- _Task details_: Could you update the lines below so that each "Perfumes and Deos" becomes "Fragrances", with everything else left as it is and the pictures left out?

----- Data -----

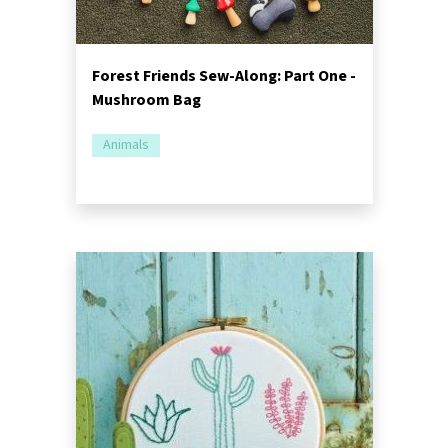
Forest Friends Sew-Along: Part One -
Mushroom Bag
Animals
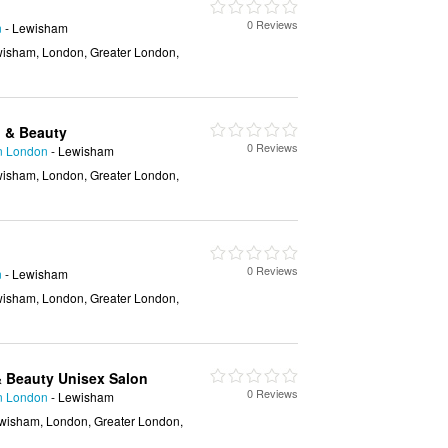
0 Reviews
n
- Lewisham
isham, London, Greater London,
h & Beauty
0 Reviews
in London
- Lewisham
isham, London, Greater London,
0 Reviews
n
- Lewisham
isham, London, Greater London,
 & Beauty Unisex Salon
0 Reviews
in London
- Lewisham
wisham, London, Greater London,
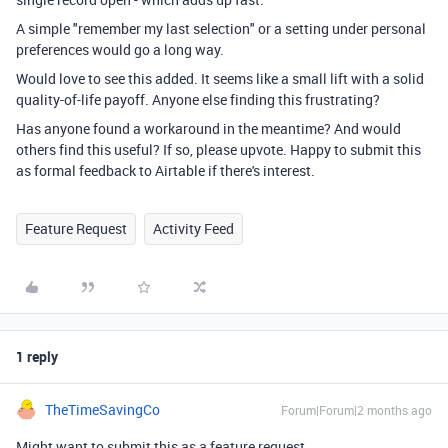
A simple "remember my last selection" or a setting under personal
preferences would go a long way.
Would love to see this added. It seems like a small lift with a solid
quality-of-life payoff. Anyone else finding this frustrating?
Has anyone found a workaround in the meantime? And would
others find this useful? If so, please upvote. Happy to submit this
as formal feedback to Airtable if there's interest.
Feature Request
Activity Feed
1 reply
TheTimeSavingCo
Forum|Forum|2 months ago
Might want to submit this as a feature request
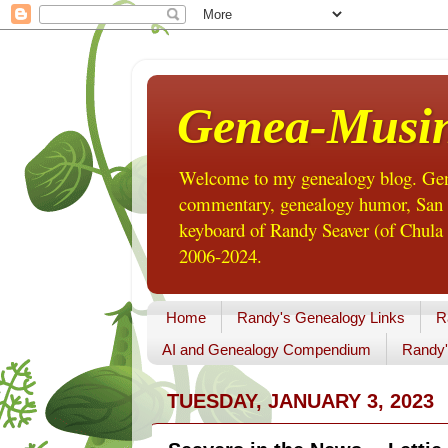
Genea-Musi
Welcome to my genealogy blog. Gene
commentary, genealogy humor, San Di
keyboard of Randy Seaver (of Chula 
2006-2024.
Home
Randy's Genealogy Links
R
AI and Genealogy Compendium
Randy'
TUESDAY, JANUARY 3, 2023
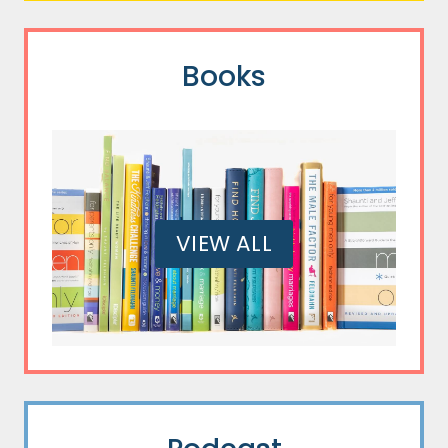
Books
VIEW ALL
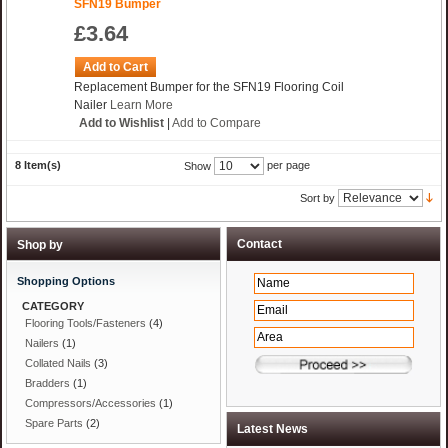
SFN19 Bumper
£3.64
Add to Cart
Replacement Bumper for the SFN19 Flooring Coil
Nailer
Learn More
Add to Wishlist
|
Add to Compare
8 Item(s)
per page
Show
Sort by
Shop by
Shopping Options
CATEGORY
Flooring Tools/Fasteners
(4)
Nailers
(1)
Collated Nails
(3)
Bradders
(1)
Compressors/Accessories
(1)
Spare Parts
(2)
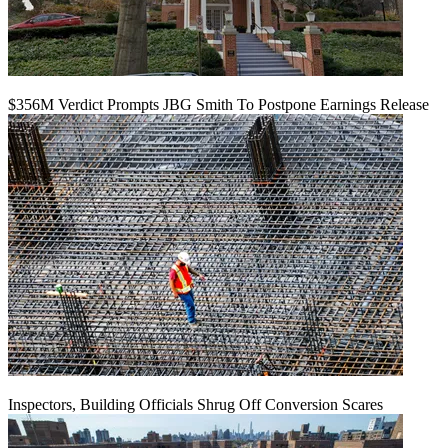
$356M Verdict Prompts JBG Smith To Postpone Earnings Release
Inspectors, Building Officials Shrug Off Conversion Scares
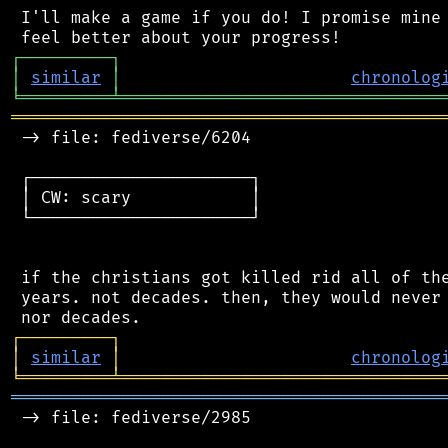
 I'll make a game if you do! I promise mine 
┌
─
─
─
─
─
─
─
─
─
┐
│
similar
│
chronolog
╘
═════════
╧
════════════════════════════════
═══════════════════════════════════════════
 -> file: fediverse/6204

 ┌──────────────────────┐

 │ CW: scary            │

 └──────────────────────┘

 if the christians got killed rid all of the
 years. not decades. then, they would never 
┌
─
─
─
─
─
─
─
─
─
┐
│
similar
│
chronolog
╘
═════════
╧
════════════════════════════════
═══════════════════════════════════════════
 -> file: fediverse/2985
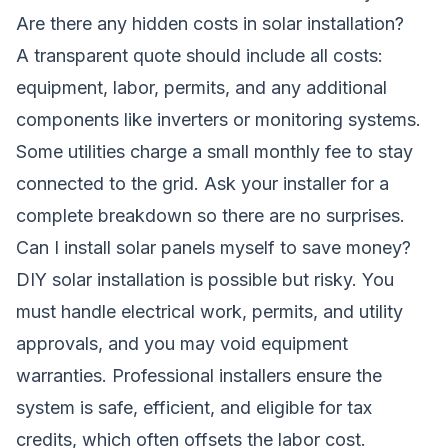
Are there any hidden costs in solar installation?
A transparent quote should include all costs:
equipment, labor, permits, and any additional
components like inverters or monitoring systems.
Some utilities charge a small monthly fee to stay
connected to the grid. Ask your installer for a
complete breakdown so there are no surprises.
Can I install solar panels myself to save money?
DIY solar installation is possible but risky. You
must handle electrical work, permits, and utility
approvals, and you may void equipment
warranties. Professional installers ensure the
system is safe, efficient, and eligible for tax
credits, which often offsets the labor cost.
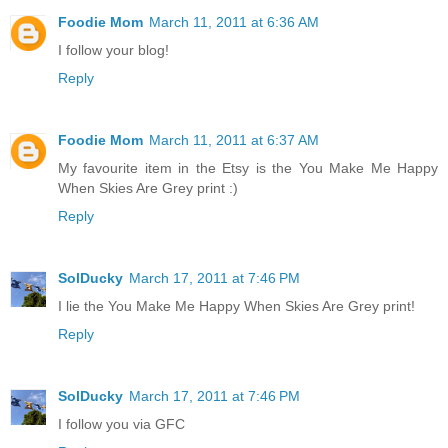
Foodie Mom
March 11, 2011 at 6:36 AM
I follow your blog!
Reply
Foodie Mom
March 11, 2011 at 6:37 AM
My favourite item in the Etsy is the You Make Me Happy
When Skies Are Grey print :)
Reply
SolDucky
March 17, 2011 at 7:46 PM
I lie the You Make Me Happy When Skies Are Grey print!
Reply
SolDucky
March 17, 2011 at 7:46 PM
I follow you via GFC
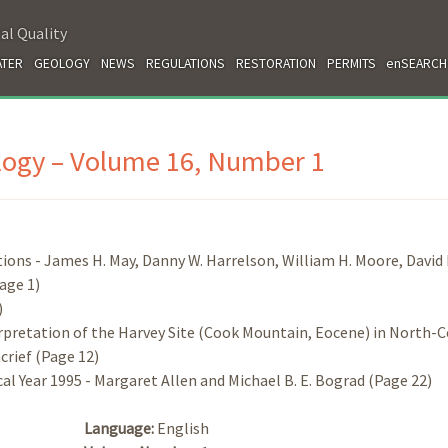
al Quality
TER
GEOLOGY
NEWS
REGULATIONS
RESTORATION
PERMITS
enSEARCH
ology – Volume 16, Number 1
ons - James H. May, Danny W. Harrelson, William H. Moore, David 
age 1)
)
pretation of the Harvey Site (Cook Mountain, Eocene) in North-C
crief (Page 12)
cal Year 1995 - Margaret Allen and Michael B. E. Bograd (Page 22)
Language:
English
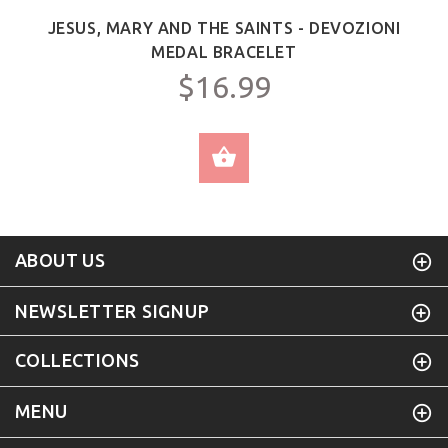
JESUS, MARY AND THE SAINTS - DEVOZIONI
MEDAL BRACELET
$16.99
SELECT OPTIONS
ABOUT US
NEWSLETTER SIGNUP
COLLECTIONS
MENU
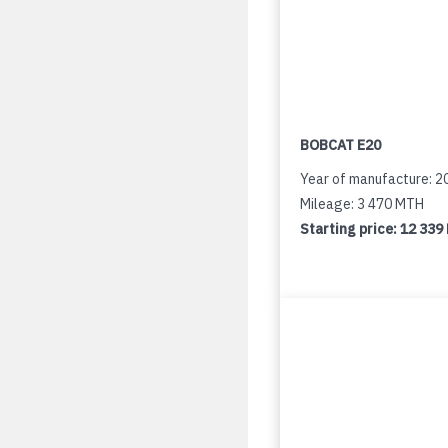
BOBCAT E20
Year of manufacture: 2
Mileage: 3 470 MTH
Starting price:
12 339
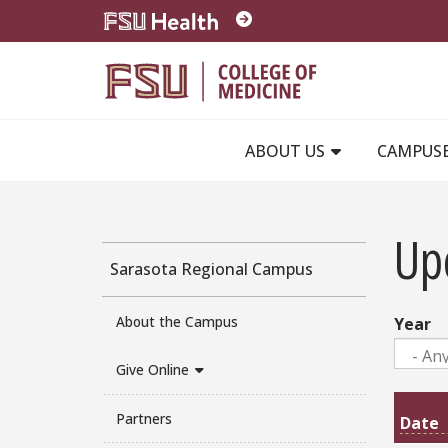
Skip to main content
ABOUT US
CAMPUS
Up
Sarasota Regional Campus
About the Campus
Year
Give Online
Partners
Date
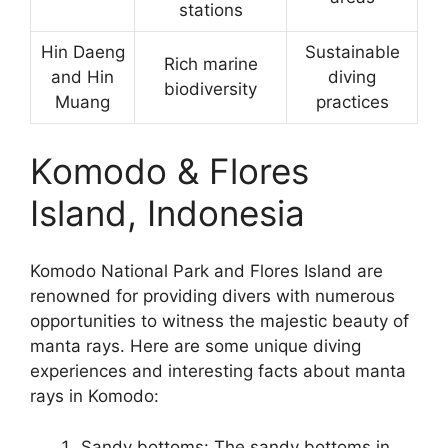
stations
Hin Daeng
Sustainable
Rich marine
and Hin
diving
biodiversity
Muang
practices
Komodo & Flores
Island, Indonesia
Komodo National Park and Flores Island are
renowned for providing divers with numerous
opportunities to witness the majestic beauty of
manta rays. Here are some unique diving
experiences and interesting facts about manta
rays in Komodo:
Sandy bottoms: The sandy bottoms in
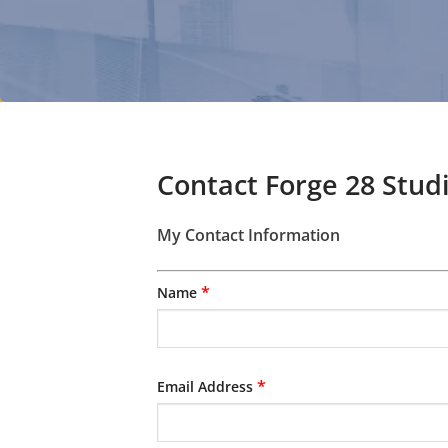
Contact Forge 28 Stud
My Contact Information
*
Name
*
Email Address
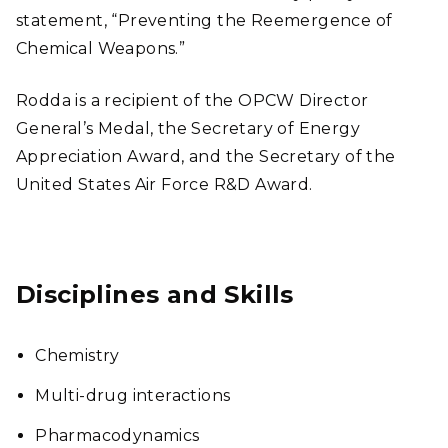
statement, “Preventing the Reemergence of
Chemical Weapons.”
Rodda is a recipient of the OPCW Director
General’s Medal, the Secretary of Energy
Appreciation Award, and the Secretary of the
United States Air Force R&D Award.
Disciplines and Skills
Chemistry
Multi-drug interactions
Pharmacodynamics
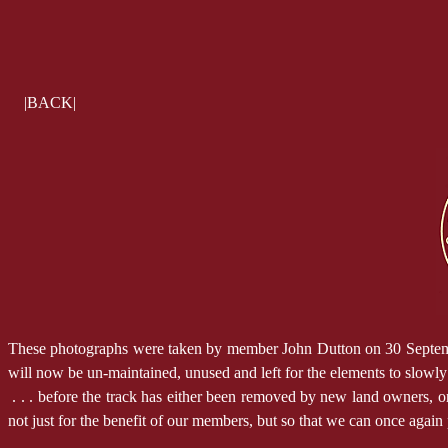
|BACK|
These photographs were taken by member John Dutton on 30 September 2
will now be un-maintained, unused and left for the elements to slowl
. . . before the track has either been removed by new land owners, or i
not just for the benefit of our members, but so that we can once again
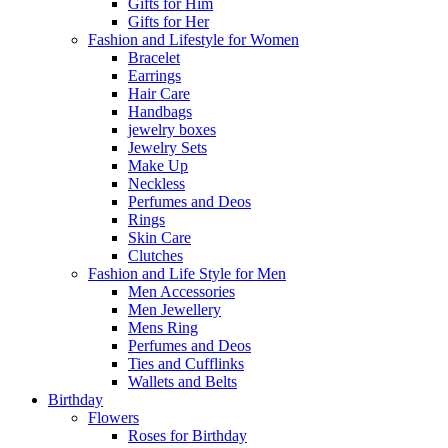
Gifts for Him
Gifts for Her
Fashion and Lifestyle for Women
Bracelet
Earrings
Hair Care
Handbags
jewelry boxes
Jewelry Sets
Make Up
Neckless
Perfumes and Deos
Rings
Skin Care
Clutches
Fashion and Life Style for Men
Men Accessories
Men Jewellery
Mens Ring
Perfumes and Deos
Ties and Cufflinks
Wallets and Belts
Birthday
Flowers
Roses for Birthday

-----

- _Written response_:
Forest Friends Sew-Along: Part One -
Mushroom Bag
Animals
0 Reviews
n
- Lewisham
isham, London, Greater London,
h & Beauty
0 Reviews
in London
- Lewisham
isham, London, Greater London,
0 Reviews
n
- Lewisham
isham, London, Greater London,
 & Beauty Unisex Salon
0 Reviews
in London
- Lewisham
wisham, London, Greater London,
A simple "remember my last selection" or a setting under personal
preferences would go a long way.
Would love to see this added. It seems like a small lift with a solid
quality-of-life payoff. Anyone else finding this frustrating?
Has anyone found a workaround in the meantime? And would
others find this useful? If so, please upvote. Happy to submit this
as formal feedback to Airtable if there's interest.
Feature Request
Activity Feed
1 reply
TheTimeSavingCo
Forum|Forum|2 months ago
Might want to submit this as a feature request
Genea-Musi
Welcome to my genealogy blog. Gene
commentary, genealogy humor, San Di
keyboard of Randy Seaver (of Chula 
2006-2024.
Home
Randy's Genealogy Links
R
AI and Genealogy Compendium
Randy'
TUESDAY, JANUARY 3, 2023
Books
VIEW ALL
SFN19 Bumper
£3.64
Add to Cart
Replacement Bumper for the SFN19 Flooring Coil
Nailer
Learn More
Add to Wishlist
|
Add to Compare
8 Item(s)
per page
Show
Sort by
Shop by
Shopping Options
CATEGORY
Flooring Tools/Fasteners
(4)
Nailers
(1)
Collated Nails
(3)
Bradders
(1)
Compressors/Accessories
(1)
Spare Parts
(2)
$356M Verdict Prompts JBG Smith To Postpone Earnings Release
Inspectors, Building Officials Shrug Off Conversion Scares
 I'll make a game if you do! I promise mine 
┌
─
─
─
─
─
─
─
─
─
┐
│
similar
│
chronolog
╘
═════════
╧
════════════════════════════════
═══════════════════════════════════════════
 -> file: fediverse/6204

 ┌──────────────────────┐

 │ CW: scary            │

 └──────────────────────┘

 if the christians got killed rid all of the
 years. not decades. then, they would never 
┌
─
─
─
─
─
─
─
─
─
┐
│
similar
│
chronolog
╘
═════════
╧
════════════════════════════════
═══════════════════════════════════════════
 -> file: fediverse/2985
Are there any hidden costs in solar installation?
A transparent quote should include all costs:
equipment, labor, permits, and any additional
components like inverters or monitoring systems.
Some utilities charge a small monthly fee to stay
connected to the grid. Ask your installer for a
complete breakdown so there are no surprises.
Can I install solar panels myself to save money?
DIY solar installation is possible but risky. You
must handle electrical work, permits, and utility
approvals, and you may void equipment
warranties. Professional installers ensure the
system is safe, efficient, and eligible for tax
credits, which often offsets the labor cost.
Foodie Mom
March 11, 2011 at 6:36 AM
I follow your blog!
Reply
Foodie Mom
March 11, 2011 at 6:37 AM
My favourite item in the Etsy is the You Make Me Happy
When Skies Are Grey print :)
Reply
SolDucky
March 17, 2011 at 7:46 PM
I lie the You Make Me Happy When Skies Are Grey print!
Reply
SolDucky
March 17, 2011 at 7:46 PM
I follow you via GFC
al Quality
TER
GEOLOGY
NEWS
REGULATIONS
RESTORATION
PERMITS
enSEARCH
ology – Volume 16, Number 1
ons - James H. May, Danny W. Harrelson, William H. Moore, David 
age 1)
)
pretation of the Harvey Site (Cook Mountain, Eocene) in North-C
crief (Page 12)
cal Year 1995 - Margaret Allen and Michael B. E. Bograd (Page 22)
Language:
English
JESUS, MARY AND THE SAINTS - DEVOZIONI
MEDAL BRACELET
$16.99
SELECT OPTIONS
ABOUT US
NEWSLETTER SIGNUP
COLLECTIONS
MENU
BOBCAT E20
Year of manufacture: 2
Mileage: 3 470 MTH
Starting price:
12 339
Skip to main content
ABOUT US
CAMPUS
Up
Sarasota Regional Campus
About the Campus
Year
Give Online
Partners
Date
stations
Hin Daeng
Sustainable
Rich marine
and Hin
diving
biodiversity
Muang
practices
Komodo & Flores
Island, Indonesia
Komodo National Park and Flores Island are
renowned for providing divers with numerous
opportunities to witness the majestic beauty of
manta rays. Here are some unique diving
experiences and interesting facts about manta
rays in Komodo:
Sandy bottoms: The sandy bottoms in
Contact Forge 28 Stud
My Contact Information
*
Name
*
Email Address
statement, “Preventing the Reemergence of
Chemical Weapons.”
Rodda is a recipient of the OPCW Director
General’s Medal, the Secretary of Energy
Appreciation Award, and the Secretary of the
United States Air Force R&D Award.
Disciplines and Skills
Chemistry
Multi-drug interactions
Pharmacodynamics
|BACK|
These photographs were taken by member John Dutton on 30 September 2
will now be un-maintained, unused and left for the elements to slowl
. . . before the track has either been removed by new land owners, or i
not just for the benefit of our members, but so that we can once again
Gifts for Him
Gifts for Her
Fashion and Lifestyle for Women
Bracelet
Earrings
Hair Care
Handbags
jewelry boxes
Jewelry Sets
Make Up
Neckless
Fragrances
Rings
Skin Care
Clutches
Fashion and Life Style for Men
Men Accessories
Men Jewellery
Mens Ring
Fragrances
Ties and Cufflinks
Wallets and Belts
Birthday
Flowers
Roses for Birthday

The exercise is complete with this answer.